ならば自分は…秘密を一緒に共有したいと、そう思った。
「あたしはね、妖精の園と人間界を繋ぐ役割を持っているの。」
「妖精の園?」
「…ええ。」
信じて話そうとするけれど、やっぱりその名前をサピア達以外から耳にすると、一瞬緊張してしまう。でも…!!
「あたしが人間側代表で、サピアが妖精の園代表でね、これまでの旅で、もう一度人間界と妖精の園を結び付けるための場所を探していたんだ…!」
思わず目を瞑ってしまったので、もう一度目を開けるのがちょっと怖い。
そんな暗闇の中に気持ちが和らぐ答えが降ってくる。
「…もしその場所の1つがここだって分かったのなら、よかったね♪」
「う…うんっ!!」
「大丈夫。
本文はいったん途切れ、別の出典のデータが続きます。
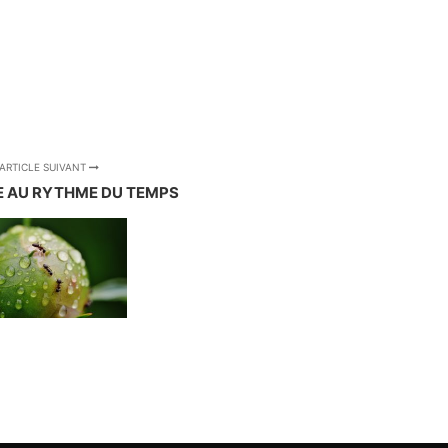
ARTICLE SUIVANT
E AU RYTHME DU TEMPS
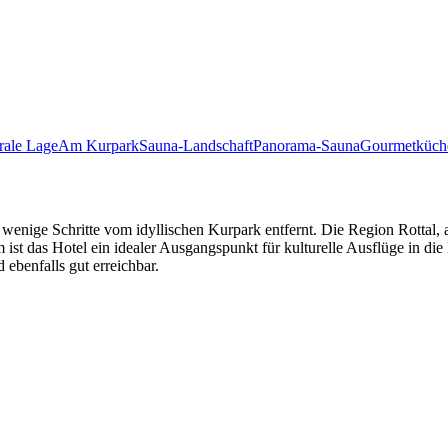
rale Lage
Am Kurpark
Sauna-Landschaft
Panorama-Sauna
Gourmetküch
 wenige Schritte vom idyllischen Kurpark entfernt. Die Region Rottal, 
st das Hotel ein idealer Ausgangspunkt für kulturelle Ausflüge in die
ebenfalls gut erreichbar.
私、人に秘密を言ったりしないよ。まあ、私みたいな子供が何を言ったって大人に分かってもらえなそうだけど( *´艸`)」
ハーミアさんはにっこり笑って、それでどこに転送陣を作るの?とワープ屋らしい言葉で聞いてくる。つまり、妖精の園とこの世界との具体的な接続地点のことである。
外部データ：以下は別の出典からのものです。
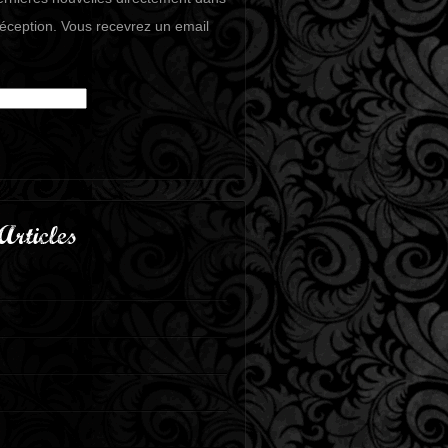
réception. Vous recevrez un email
Articles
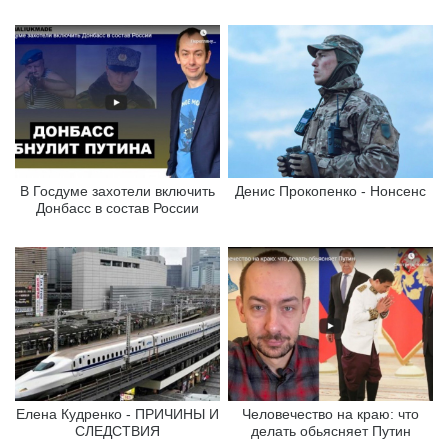
В Госдуме захотели включить
Денис Прокопенко - Нонсенс
Донбасс в состав России
Елена Кудренко - ПРИЧИНЫ И
Человечество на краю: что
СЛЕДСТВИЯ
делать обьясняет Путин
「えっと…それ…怒ったりしないの?」「えっ!?なんでっ(๑°ㅁ°๑)!?」
「ほら…勝手にその転送陣をワープ屋さんじゃないのに作っちゃうし…;」
「ふふ♪言ったじゃん!悪い使い方じゃないなら不問だよ?それに私も、変な転送陣作っちゃったことあるし( *´艸`)」「ええっ―;」
そこでピクリと耳を動かしたライ君に、ハーミアさんはしまったという顔をする。
ああ…もしかして転送術士は濫りにそういうことしちゃダメなのかしら;
「あっ!やっぱり今の無し!大したことじゃなかったし!あははは…(*’▽’;)」
「あとで報告書じゃからな(-ω-)」
「うえ~;;」
なぜか使い魔に責められて、がっくり涙目の彼女。
一体本当にこの主従関係はどうなっているのかしら…;
そんなことを思っていると、ハーミアさんがニコニコ顔のドリアードに質問する。
「ドリアード君。このあたりで、分かっちゃう人には分かっちゃう様な、でもこっそりとした良いワープ地点になりそうなところってある(*’▽’)―?」
「そうだなあ…?そうだねえ…?」
笑顔で思い切り頭を捻るドリアード。
90度位捻ったところで、あっ!と飛び上がって。
「果樹園跡なんてどうかな♪昔人間が入植しようとして諦めちゃったところなんだけど…今はボクたちがこっそり色んな変な果物を作って遊んでいるんだ。」
変な果物って…;
なんて思っていると、後ろで二人が笑顔であることに気が付いた。
「昔諦めたことをもう一度なんて…スズさん、私達らしくないですか?」
「果物の多いところは、妖精も好きだと思う…。」
「…そっか。そうかもね。」
なんだか気が抜けちゃうドリアードだけど、妖精同士、お互い相性も悪くはなさそう。
それと意外とチョイスが的確なのには驚いてしまった。